China Securities: Profitability in VC and EC Segments Expected to Improve, Focus on High-Beta Stocks

Stock News03-30

Prices for solvents and additives declined in January and February. Recent geopolitical tensions in the Middle East have driven up energy costs, subsequently increasing the prices of solvents produced via the petrochemical route. Cost increases for EC and EMC have largely been passed through to downstream customers. For DMC produced via the propylene oxide (PO) method, profitability has actually improved due to rising prices of the co-product, propylene glycol. In the short term, profitability for VC and FEC has seen a slight decrease.

Based on supply and demand dynamics, China Securities believes the EC and VC segments will be in a tight balance by 2026. With the peak season approaching, profitability for VC and EC is expected to improve further. Meanwhile, companies producing DMC via the PO method are likely to achieve excess profits due to the price increase of co-product propylene glycol. The key points from the analysis are as follows.

Combining supply and demand factors, the firm anticipates the EC and VC segments will be in a tight balance in 2026. The arrival of the peak season is expected to further enhance the profitability of VC and EC.

On the demand side, a new cycle for lithium batteries is becoming increasingly clear, and demand from the energy storage sector is materializing. Global demand for lithium batteries is projected to reach 3,065 GWh in 2026, a year-on-year increase of 34%, driving rapid growth in electrolyte demand. In the medium term, overall lithium battery demand is expected to maintain a compound annual growth rate of 19-20% through 2030.

On the supply side, for solvents, effective supply of EC, DMC, and EMC in 2026 is forecast at 930,000 tons, 1.29 million tons, and 1.34 million tons, respectively, corresponding to supply-demand ratios of approximately 106%, 127%, and 162%. For additives, effective supply of VC and FEC in 2026 is estimated at approximately 110,000 tons and 50,000 tons, respectively, with supply-demand ratios of about 107% and 118%.

Fundamentally, demand recovery coupled with rising energy costs is pushing solvent prices higher.
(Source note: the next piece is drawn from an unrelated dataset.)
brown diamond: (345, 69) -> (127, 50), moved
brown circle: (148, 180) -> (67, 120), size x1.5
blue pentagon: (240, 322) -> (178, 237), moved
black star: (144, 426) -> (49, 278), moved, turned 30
A surge in energy storage demand in Q4 2025 drove up prices for solvents and additives, with EC rising by nearly 2,000 yuan per ton (a 41% increase) and VC prices increasing by 120,000 yuan per ton (a 218% surge). Prices for solvents and additives retreated in January and February 2026 due to seasonal weakness and the impact of industry inventory buildup following the price spike in December. Since March, ongoing geopolitical tensions in the Middle East have caused energy prices to climb steadily, leading to price increases for solvent products derived from the petrochemical route. Specifically, the price of EC has risen from a low of 5,800 yuan per ton in early March to 7,600 yuan per ton, a gain of 31%.
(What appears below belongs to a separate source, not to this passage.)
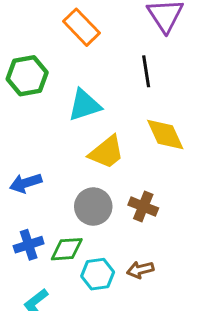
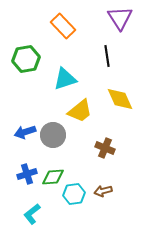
gray circle: (93, 207) -> (53, 135), moved

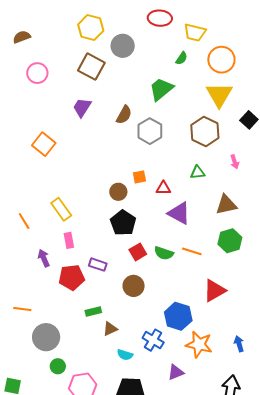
Regarding profitability, cost increases for EC and EMC have been largely passed downstream. Profitability for DMC produced via the PO route has improved significantly, while additive profitability has decreased slightly in the short term.

1) EC: Costs have been mostly passed through. Producing one ton of EC consumes 0.52 tons of ethylene oxide. A 1,000 yuan increase in the price of ethylene oxide raises the production cost of EC by 520 yuan. The firm calculates the current post-tax net profit per ton is approximately 855 yuan, remaining largely unchanged from early March. 2) DMC: Profitability for the PO method has improved markedly, while the ethylene oxide (EO) method has seen a slight decline. a) PO Method: Core raw materials are propylene oxide and methanol, with propylene glycol as a co-product. The current estimated post-tax net profit per ton of DMC produced via the PO method is approximately 940 yuan, an increase of 700 yuan per ton compared to early March (primarily due to a 4,900 yuan per ton rise in propylene glycol prices). b) EO Method: Core raw materials are ethylene oxide and methanol, with ethylene glycol as a co-product. The current estimated post-tax net profit per ton of DMC produced via the EO method is approximately 425 yuan, showing a slight decrease from early March. 3) EMC: Costs have been largely passed through. The main raw materials for EMC are DMC and ethanol. The current estimated post-tax net profit per ton of EMC is approximately 200 yuan, remaining stable compared to early March. 4) VC: Profitability has decreased due to rising EC prices. Core raw materials are EC, triethylamine, and DMC. The current estimated post-tax net profit per ton of VC is approximately 62,000 yuan. 5) FEC: Profitability has decreased due to rising EC prices. Core raw materials are EC and potassium fluoride. The current estimated post-tax net profit per ton of FEC is approximately 18,000 yuan.

With lithium battery demand gradually recovering and both the EC and VC segments expected to remain in a tight balance throughout the year, the firm believes profitability in these areas is poised to increase. Additionally, producers of DMC using the PO method are positioned to capture excess profits driven by the price appreciation of the co-product, propylene glycol.